ArcSight Database Has Now Become Smarter!

This version of the ArcSight Database separates computing from storage to provide an intelligent and cost-effective way of storing security event data for the long term. Basically, instead of storing data locally, the database will use a single communal storage location for all data and metadata. Communal storage is the database's centralized storage location, shared among the database nodes. Communal storage is based on an object store, such as Amazon's S3 bucket in the cloud or a storage device for an on-premises deployment. The database relies on the object store to maintain the durable copy of the data.

Why is this new solution better? When using traditional database storage, the database nodes in your cluster store all the data for the retention period. Traditionally, as the ingestion rate and retention period increases, you must increase the number of database nodes. However, with this new solution, you don't need to add more database nodes as the retention period grows. Instead, you can increase the size of the communal storage, which is significantly less expensive to expand than adding database nodes. To expand communal storage, you purchase additional storage devices without purchasing additional CPU and memory.

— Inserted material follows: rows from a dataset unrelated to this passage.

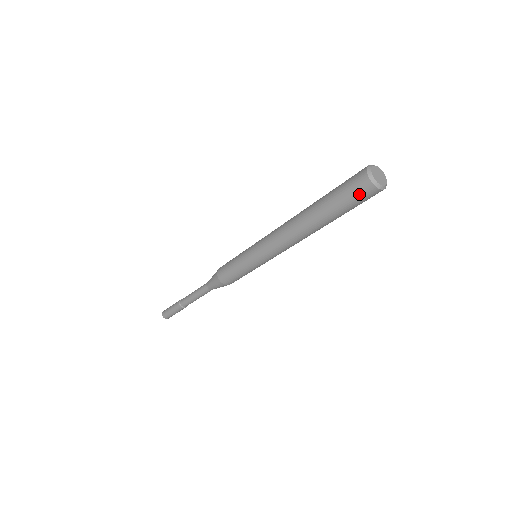
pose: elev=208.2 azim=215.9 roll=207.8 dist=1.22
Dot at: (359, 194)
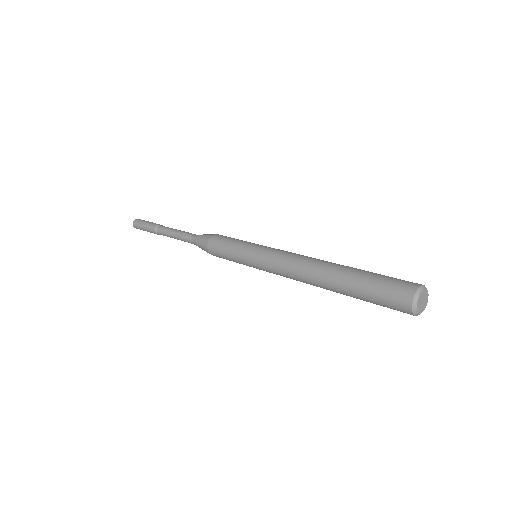
Dot at: (397, 310)
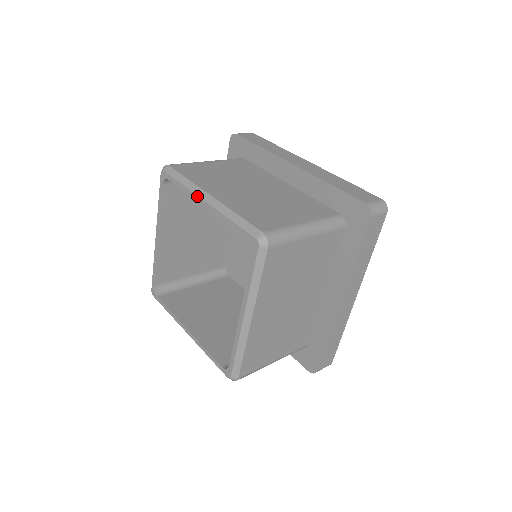
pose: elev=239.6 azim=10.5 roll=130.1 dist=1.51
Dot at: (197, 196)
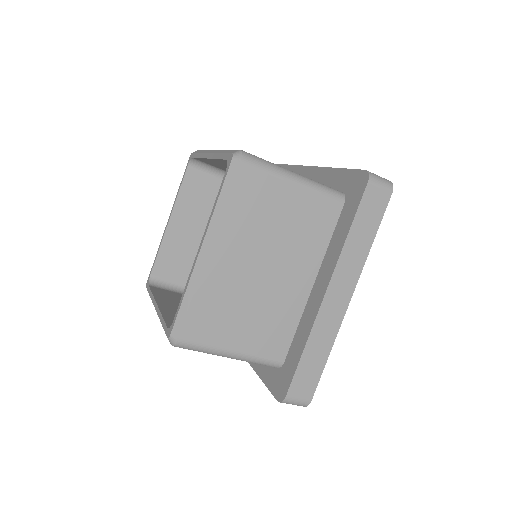
Dot at: (205, 153)
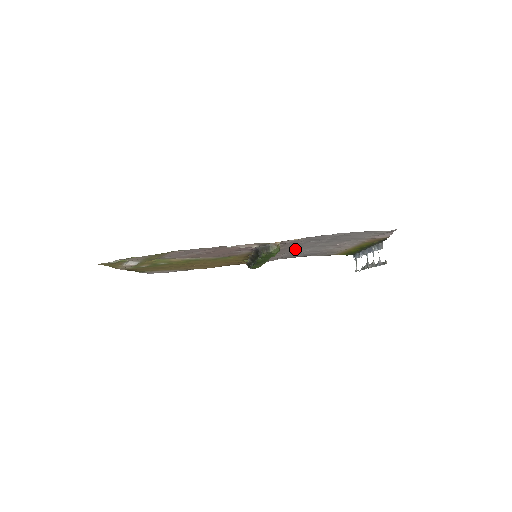
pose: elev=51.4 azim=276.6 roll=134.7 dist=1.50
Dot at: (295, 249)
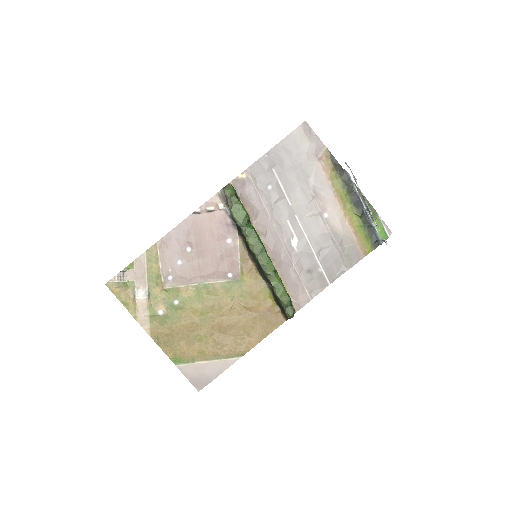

The database keeps the primary copy of your data in the communal storage, and the local cache serves as the secondary copy. This means that adding and removing nodes does not redistribute the primary copy. This shared storage model enables elasticity, meaning it is both time and cost effective to adapt the cluster resources to fit the usage pattern of the cluster. If a node goes down, other nodes are not impacted because of shared storage. Node restarts are fast and no recovery is needed. Thus, you do not need to keep track of and load/unload long- term retention event data explicitly. The ArcSight Database can bring them to the cache on demand automatically then move data out when not in use.

Within communal storage, data is divided into portions called shards. Shards are how the database divides the data among the nodes. Nodes subscribe to particular shards, with subscriptions balanced among the nodes. When loading or querying data, each node is responsible for the data in the shards it subscribes to.

To take advantage of this capability, you must install a new version of the database. You cannot upgrade from a previous version.